Left-wing American Jewish Groups Launch Campaign on Behalf of Lara Alqasem

The campaign is meant to pressure the Israeli government to change its position on allowing Lara Alqasem to enter the country. Alqasem has been detained for 15 days at Ben Gurion Airport

American student Lara Alqasem appears in Israel's Supreme Court in Jerusalem, October 17, 2018.
REUTERS/ Ronen Zvulun

Under the hashtag #LetHerStay, left-wing American Jewish organizations have launched a campaign in the United States to pressure the Israeli government to change its position on allowing Lara Alqasem to enter the country to pursue graduate studies in human rights at Hebrew University.

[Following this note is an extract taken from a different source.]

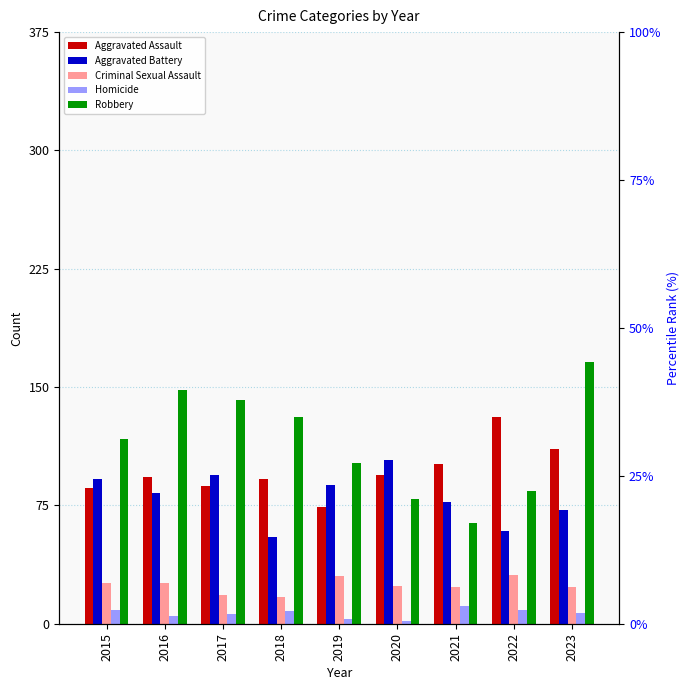

How many groups of bars are there?

9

The campaign, spearheaded by J Street, has also been joined by other partner organizations: Americans For Peace Now, T’ruah, Reconstructing Judaism, the National Council for Jewish Women, the New Israel Fund, and Ameinu.

>> Opinion: The ban on Lara Alqasem is a gift for BDS, and a disaster for Israel

“Lara poses no threat to Israel,” said Jessica Rosenblum, J Street’s Vice President of Public Engagement. “But that’s not to say no damage is being done. The government’s treatment of Lara and other critics of the occupation is doing serious harm to Israel’s reputation... alienating Israel’s friends and providing ammunition to its enemies. Those of us who care about Israel’s democracy need to push back, starting by urging the government to let Lara stay.”

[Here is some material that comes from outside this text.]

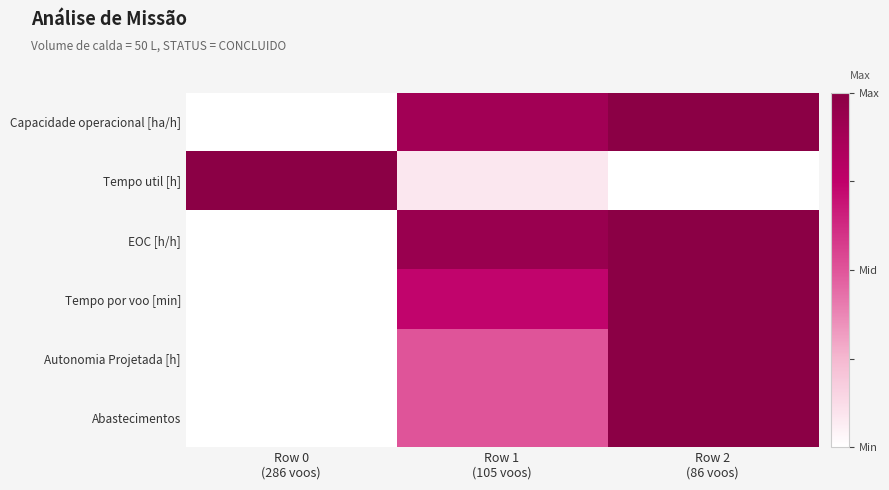

At which category is the sum across all series the highest?

Row 2
(86 voos)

The campaign directs activists to the telephone numbers, email and social media accounts of Israeli ambassadors and consuls across the U.S., encouraging them to deliver a message to them, as well as to the U.S. and United Nations ambassadors, that “strong democracies don’t punish their critics.”

On the eve of  Alqasem’s Wednesday appeal before the Israeli Supreme Court in her final attempt to remain in the country, members of the groups participated in a J Street-sponsored Facebook Live discussion with Leora Bechor, a member of Alqasam’s legal team and MK Tamar Zandberg, leader of the Meretz Party, who visited Alqasem in detention, where she has been held for 15 days.

Alqasem’s appeal was heard Wednesday, challenging the decision to prevent her from entering Israel. Alqasem, 22, was barred from entering the country and detained at Ben-Gurion Airport since October 2 because the Israeli authorities claim she supports an anti-Israel boycott. Alqasem is being held at a facility at the airport despite obtaining a student visa from the Israeli consulate in Miami.

Zandberg told the Facebook audience that when she visited Alqasem she seemed like a typical American overseas student and that she appeared somewhere “between confused and amused” by her situation.

Bechor pushed back on arguments that Alqasem is proving that she is an anti-Israel activist by acting as a martyr through her insistence on remaining in detention at Ben-Gurion airport instead of returning home to fight her legal case from abroad. “She is staying because there is urgency to her case. School has started, the semester has started, and she doesn’t have the financial means to go back and then pay for another ticket.”

“She is an exceptional young lady, curious and passionate, and she wants to be here. She wants to study in her program,” Bechor said.

Meanwhile, students at Hebrew University, organized by Jewish-Arab group Standing Together, protested Alqasem's detention, hanging signs on seats in university classrooms saying "reserved for Lara Alqasem."